On May 24, Jessica Reznicek, will go to trial in Nebraska for her action. She has chosen to go “pro se” – to defend herself. Courts in the US seldom allow the necessity defense. If the judge in Jessica’s case does so, Jessica could try to defend herself saying she acted to prevent a greater harm. She could establish that the US government consistently provides Northrop Grumman with lavish funding, devoting immense resources of materials and scientific ingenuity to the study of war, all desperately needed elsewhere. Northrop Grumman steadily experiments in perfecting the high-tech advantage of an empire bent on endlessly dominating the world through endless war.
I wish that the testimony of my friends who literally beat guns into garden tools could be part of the courtroom proceeding. They urge us to make guns and other weapons unnecessary, using raw tools of compassion and service to heal the conflicts in which weapons are used. I wish my young Afghan friends here in Kabul, who live under constant surveillance of Unmanned Aerial Systems, could testify about their desire to refine tools of peace making and constructive service.
They could assure the court that it’s far more worthwhile to develop raw tools for producing needed goods and services than to develop weapon systems of mass destruction.
Jessica’s action makes me wonder if the “norm” in our society is the opposite of the biblical plowshares exhortation.
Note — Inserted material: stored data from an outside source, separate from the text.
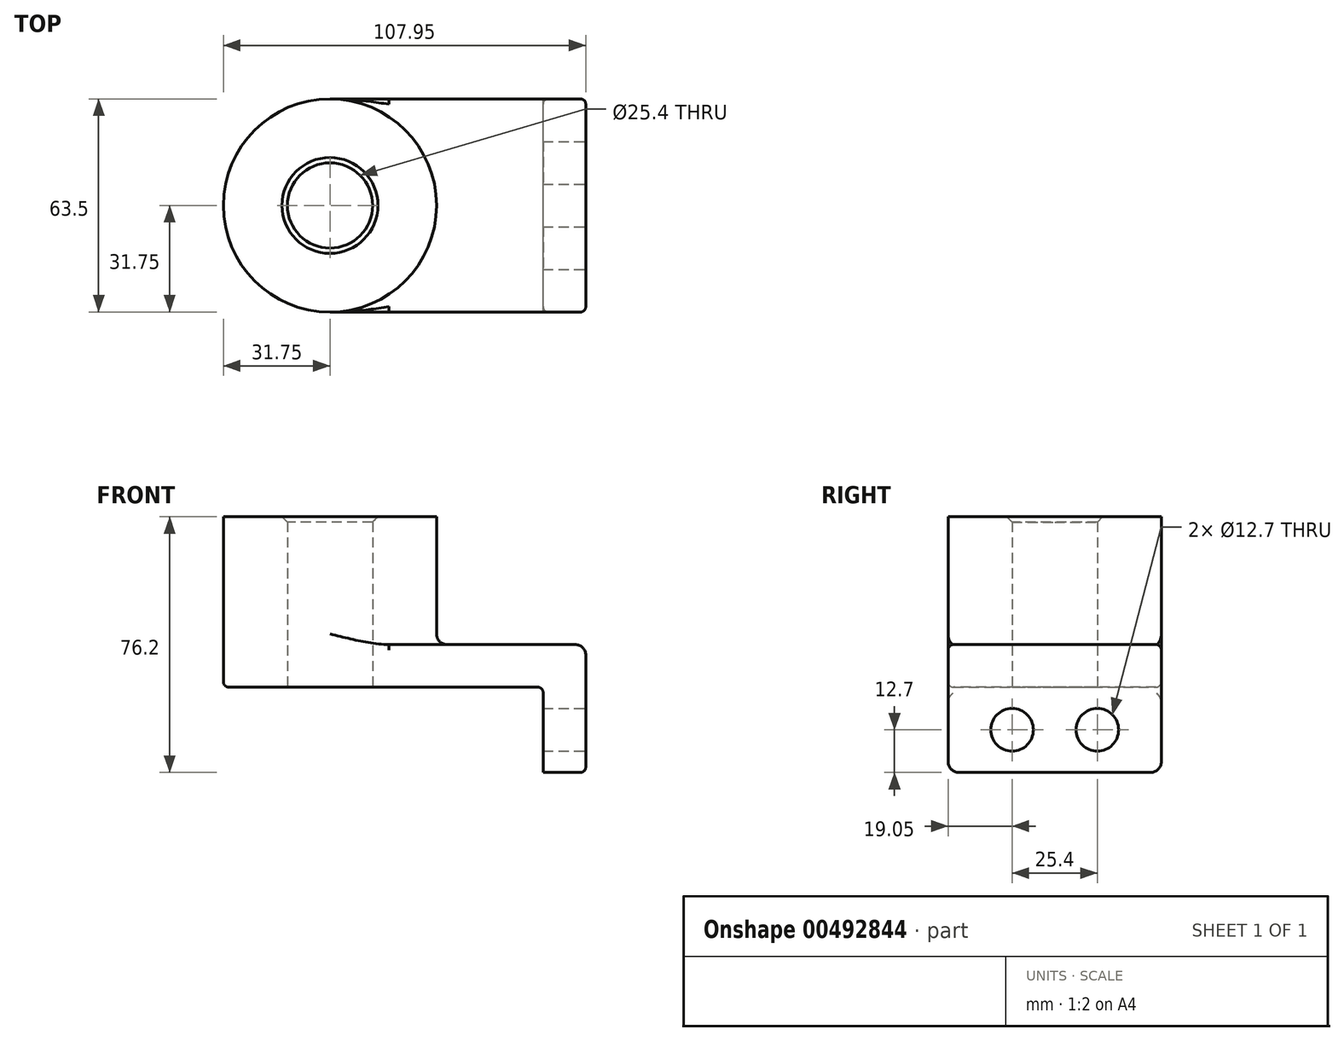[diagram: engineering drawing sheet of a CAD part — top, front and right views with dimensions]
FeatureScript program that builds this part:
annotation { "Feature Type Name" : "Feature", "Feature Type Description" : "" }
export const myFeature = defineFeature(function(context is Context, id is Id, definition is map)
    precondition{}
    {
        {
            var Q0;
            Q0=qCreatedBy(makeId("Top.planeOp"),FACE);
            var sketch = newSketch(context, id + "F0", { "sketchPlane" : qUnion([Q0])});
            skLineSegment(sketch, "E0.bottom", {"start": v(-38.1, 31.75) * mm, "end": v(38.1, 31.75) * mm});
            skLineSegment(sketch, "E0.top", {"start": v(-38.1, -31.75) * mm, "end": v(38.1, -31.75) * mm});
            skLineSegment(sketch, "E0.left", {"start": v(-38.1, 31.75) * mm, "end": v(-38.1, -31.75) * mm});
            skLineSegment(sketch, "E0.right", {"start": v(38.1, 31.75) * mm, "end": v(38.1, -31.75) * mm});
            skPoint(sketch, "E0.middle", {"position": v(0, 0) * mm});
            skCircle(sketch, "E1", {"center": v(-38.1, 0) * mm, "radius": 31.75 * mm});
            skCircle(sketch, "E2", {"center": v(-38.1, 0) * mm, "radius": 12.7 * mm});
            skSolve(sketch);
        }
        {
            var Q0;
            Q0 = qSketchRegion(id + "F0", true);
            extrude(context, id + "F1", {"entities" : qUnion([Q0]), "depth" : 12.7 * mm});
        }
        {
            var Q0;
            {var subQ1=sQuery(id+"F0.wireOp",EDGE,"E0.left");var subQ3=sQuery(id+"F0.wireOp",EDGE,"E2");var subQ4=makeQuery(id+"F0.imprint","INTERSECT",VERTEX,{"disambiguationData":[OD(0.0)],"derivedFrom":[subQ1,subQ3]});Q0=makeQuery(id+"F0.imprint","IMPRINT",FACE,{"disambiguationData":[TD([[makeQuery(id+"F0.imprint","IMPRINT",EDGE,{"disambiguationData":[TD([[subQ4,-1.0]])],"derivedFrom":subQ3}),-1.0]])]});}
            var Q1;
            {var subQ1=sQuery(id+"F0.wireOp",EDGE,"E0.left");var subQ3=sQuery(id+"F0.wireOp",EDGE,"E2");var subQ4=makeQuery(id+"F0.imprint","INTERSECT",VERTEX,{"disambiguationData":[OD(0.0)],"derivedFrom":[subQ1,subQ3]});Q1=makeQuery(id+"F0.imprint","IMPRINT",FACE,{"disambiguationData":[TD([[makeQuery(id+"F0.imprint","IMPRINT",EDGE,{"disambiguationData":[TD([[subQ4,1.0]])],"derivedFrom":subQ3}),-1.0]])]});}
            extrude(context, id + "F2", {"entities" : qUnion([Q0, Q1]), "operationType" : NewBodyOperationType.ADD, "depth" : 50.8 * mm});
        }
        {
            var Q0;
            Q0=makeQuery(id+"F1.opExtrude","SWEPT_FACE",FACE,{"disambiguationData":[OSD([sQuery(id+"F0.wireOp",EDGE,"E0.right")])]});
            var sketch = newSketch(context, id + "F3", { "sketchPlane" : qUnion([Q0])});
            skLineSegment(sketch, "E3.bottom", {"start": v(-31.75, 12.7) * mm, "end": v(31.75, 12.7) * mm});
            skLineSegment(sketch, "E3.top", {"start": v(-31.75, -25.4) * mm, "end": v(31.75, -25.4) * mm});
            skLineSegment(sketch, "E3.left", {"start": v(-31.75, 12.7) * mm, "end": v(-31.75, -25.4) * mm});
            skLineSegment(sketch, "E3.right", {"start": v(31.75, 12.7) * mm, "end": v(31.75, -25.4) * mm});
            skCircle(sketch, "E4", {"center": v(-12.7, -12.7) * mm, "radius": 6.35 * mm});
            skLineSegment(sketch, "E5", {"start": v(0, 0) * mm, "end": v(0, -25.4) * mm});
            skCircle(sketch, "E6.MirrorC", {"center": v(12.7, -12.7) * mm, "radius": 6.35 * mm});
            skSolve(sketch);
        }
        {
            var Q0;
            Q0 = qSketchRegion(id + "F3", true);
            extrude(context, id + "F4", {"entities" : qUnion([Q0]), "operationType" : NewBodyOperationType.ADD, "oppositeDirection" : true, "depth" : 12.7 * mm});
        }
        {
            var Q0;
            {var subQ0=sQuery(id+"F0.wireOp",EDGE,"E1");Q0=makeQuery(id+"F2.boolean.opBoolean","INTERSECT",EDGE,{"derivedFrom":[makeQuery(id+"F1.opExtrude","CAP_FACE",FACE,{"disambiguationData":[OSD([sQuery(id+"F0.wireOp",EDGE,"E0.bottom"),sQuery(id+"F0.wireOp",EDGE,"E0.top"),sQuery(id+"F0.wireOp",EDGE,"E0.right"),subQ0,sQuery(id+"F0.wireOp",EDGE,"E2")])],"isStart":false}),makeQuery(id+"F2.opExtrude","SWEPT_FACE",FACE,{"disambiguationData":[OSD([subQ0])]})]});}
            var Q1;
            Q1=makeQuery(id+"F4.opExtrude","SWEPT_EDGE",EDGE,{"disambiguationData":[OSD([sQuery(id+"F3.wireOp",EDGE,"E3.top"),sQuery(id+"F3.wireOp",EDGE,"E3.left")])]});
            var Q2;
            Q2=makeQuery(id+"F4.opExtrude","SWEPT_EDGE",EDGE,{"disambiguationData":[OSD([sQuery(id+"F3.wireOp",EDGE,"E3.top"),sQuery(id+"F3.wireOp",EDGE,"E3.right")])]});
            var Q3;
            Q3=makeQuery(id+"F1.opExtrude","CAP_EDGE",EDGE,{"disambiguationData":[OSD([sQuery(id+"F0.wireOp",EDGE,"E0.right")])],"isStart":false});
            fillet(context, id + "F5", {"entities" : qUnion([Q0, Q1, Q2, Q3]), "radius" : 3.17 * mm, "tangentPropagation" : true, "allowEdgeOverflow" : false});
        }
        {
            var Q0;
            Q0=makeQuery(id+"F1.opExtrude","CAP_EDGE",EDGE,{"disambiguationData":[OSD([sQuery(id+"F0.wireOp",EDGE,"E0.top")])],"isStart":false});
            var Q1;
            Q1=makeQuery(id+"F1.opExtrude","CAP_EDGE",EDGE,{"disambiguationData":[OSD([sQuery(id+"F0.wireOp",EDGE,"E0.top")])],"isStart":true});
            var Q2;
            Q2=makeQuery(id+"F4.boolean.opBoolean","INTERSECT",EDGE,{"derivedFrom":[makeQuery(id+"F1.opExtrude","CAP_FACE",FACE,{"disambiguationData":[OSD([sQuery(id+"F0.wireOp",EDGE,"E0.bottom"),sQuery(id+"F0.wireOp",EDGE,"E0.top"),sQuery(id+"F0.wireOp",EDGE,"E0.right"),sQuery(id+"F0.wireOp",EDGE,"E1"),sQuery(id+"F0.wireOp",EDGE,"E2")])],"isStart":true}),makeQuery(id+"F4.opExtrude","CAP_FACE",FACE,{"disambiguationData":[OSD([sQuery(id+"F3.wireOp",EDGE,"E3.bottom"),sQuery(id+"F3.wireOp",EDGE,"E3.top"),sQuery(id+"F3.wireOp",EDGE,"E3.left"),sQuery(id+"F3.wireOp",EDGE,"E3.right"),sQuery(id+"F3.wireOp",EDGE,"E4"),sQuery(id+"F3.wireOp",EDGE,"E6.MirrorC")])],"isStart":false})]});
            fillet(context, id + "F6", {"entities" : qUnion([Q0, Q1, Q2]), "radius" : 1.59 * mm, "tangentPropagation" : true, "allowEdgeOverflow" : false});
        }
        {
            var Q0;
            Q0=makeQuery(id+"F2.opExtrude","CAP_EDGE",EDGE,{"disambiguationData":[OSD([sQuery(id+"F0.wireOp",EDGE,"E2")])],"isStart":false});
            chamfer(context, id + "F7", {"entities" : qUnion([Q0]), "width" : 1.59 * mm, "tangentPropagation" : true});
        }
    });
Our major institutions study the ways of war comprehensively and our “top crop” in the US has become weapons. Jessica encourages, one might even say provokes, discussion of the role militarism plays in our world.
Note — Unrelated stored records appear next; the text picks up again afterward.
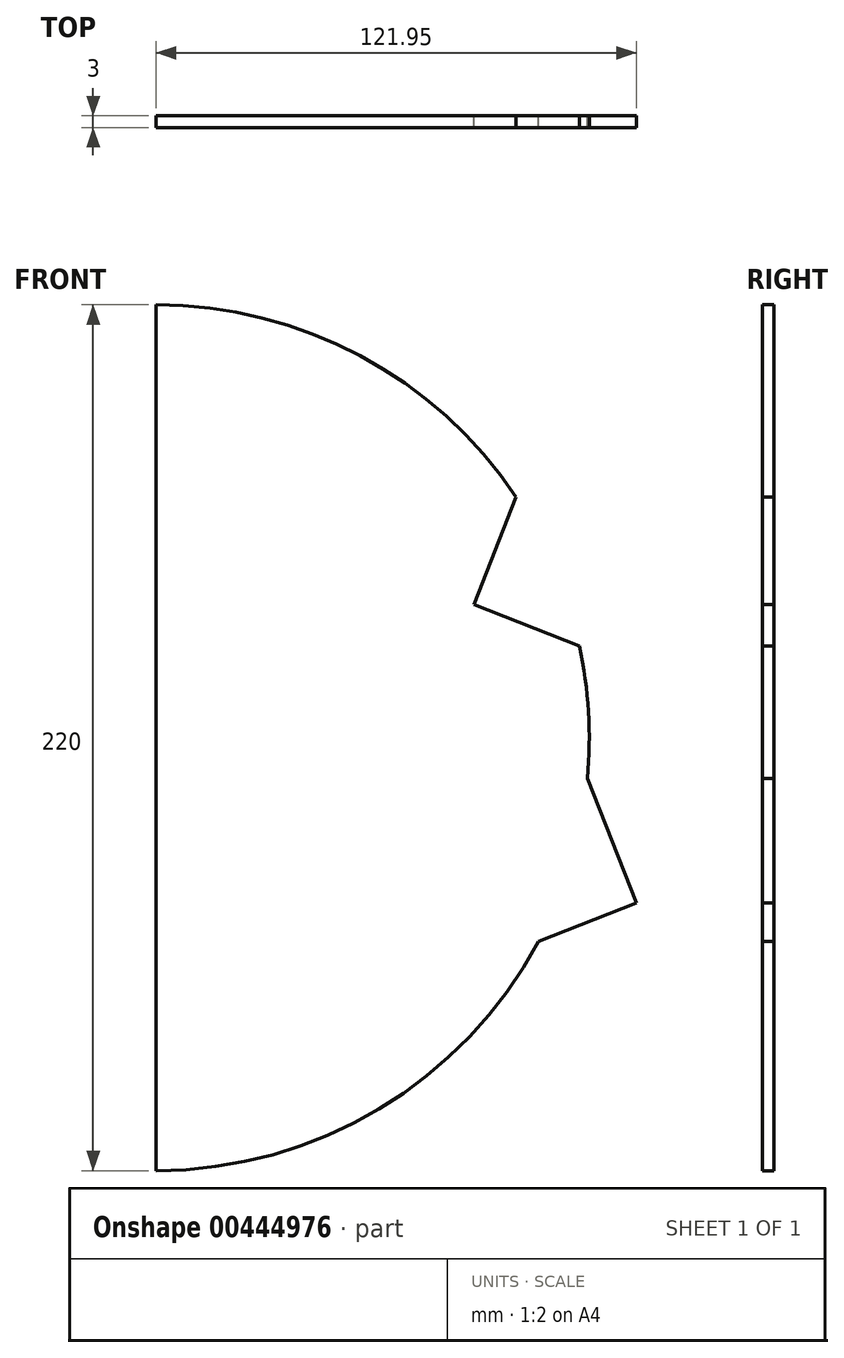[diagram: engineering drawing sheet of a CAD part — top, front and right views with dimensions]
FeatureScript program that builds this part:
annotation { "Feature Type Name" : "Feature", "Feature Type Description" : "" }
export const myFeature = defineFeature(function(context is Context, id is Id, definition is map)
    precondition{}
    {
        {
            var Q0;
            Q0=qCreatedBy(makeId("Front.planeOp"),FACE);
            var sketch = newSketch(context, id + "F0", { "sketchPlane" : qUnion([Q0])});
            skArc(sketch, "E0", {"start": v(0, -110) * mm, "mid": v(56.6, -94.32) * mm, "end": v(97.06, -51.76) * mm});
            skLineSegment(sketch, "E1", {"start": v(0, 110) * mm, "end": v(0, -110) * mm});
            skLineSegment(sketch, "E2", {"start": v(91.41, 61.19) * mm, "end": v(80.7, 33.87) * mm});
            skLineSegment(sketch, "E3", {"start": v(80.7, 33.87) * mm, "end": v(107.5, 23.36) * mm});
            skArc(sketch, "E4.trimOffspring", {"start": v(91.41, 61.19) * mm, "mid": v(51.81, 97.03) * mm, "end": v(0, 110) * mm});
            skLineSegment(sketch, "E5", {"start": v(109.52, -10.3) * mm, "end": v(121.95, -41.99) * mm});
            skLineSegment(sketch, "E6", {"start": v(121.95, -41.99) * mm, "end": v(97.06, -51.76) * mm});
            skArc(sketch, "E7.trimOffspring", {"start": v(109.52, -10.3) * mm, "mid": v(109.8, 6.6) * mm, "end": v(107.5, 23.36) * mm});
            skSolve(sketch);
        }
        {
            var Q0;
            Q0 = qSketchRegion(id + "F0", true);
            extrude(context, id + "F1", {"entities" : qUnion([Q0]), "depth" : 3 * mm});
        }
    });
I hope the words of a legendary barrister in Ireland, Mr. Nix, who defended “The Pitstop Plowshares,” can be recalled as Jessica’s trial nears conclusion. Shortly before the US led coalition began bombing Iraq in 2003, five activists invoked the swords to plowhsares saying from the Book of Isaiah and hammered on a US warplane parked on the tarmac of Shannon airport. Ireland is a neutral country, and they believed that the US Navy warplanes making “pitstops” en route to a war zone violated that neutrality. They undertook the action shortly after attending a retreat during which the Sisters of St. Brigid, in Kildare, Ireland had asked me to speak about Iraqis who suffered under 13 years of US led UN economic sanctions. Before returning to Baghdad, I gave them enlarged, laminated photos of Iraqi children who were among the half million who died, according to the U.N., as a direct result of economic sanctions along with photos of children killed by an earlier US aerial attack on the city of Basra. They used these photos to set up a memorial shrine next to the warplane they had damaged. Mr. Nix, preparing for trial, asked that I come to Dublin as a witness to help establish the defendants’ motivations. I will never forget his closing statement in which he delivered a fiery indictment of war makers and described the hideous punishment wars inflict on innocent people, especially children. He ended his remarks by addressing everyone assembled in Dublin’s Four Courts, saying: “The question isn’t ‘Did these five have a lawful excuse to do what they did?’ The question is ‘What’s your excuse not to do more? What will rise ye?!’ The Irish jury acquitted the defendants on all charges.
No matter what the outcome of Jessica’s trial, Mr. Nix’s question, “What will rise ye?” abides. How can we, each of us, help lift the hammer of justice, cultivating a world at peace.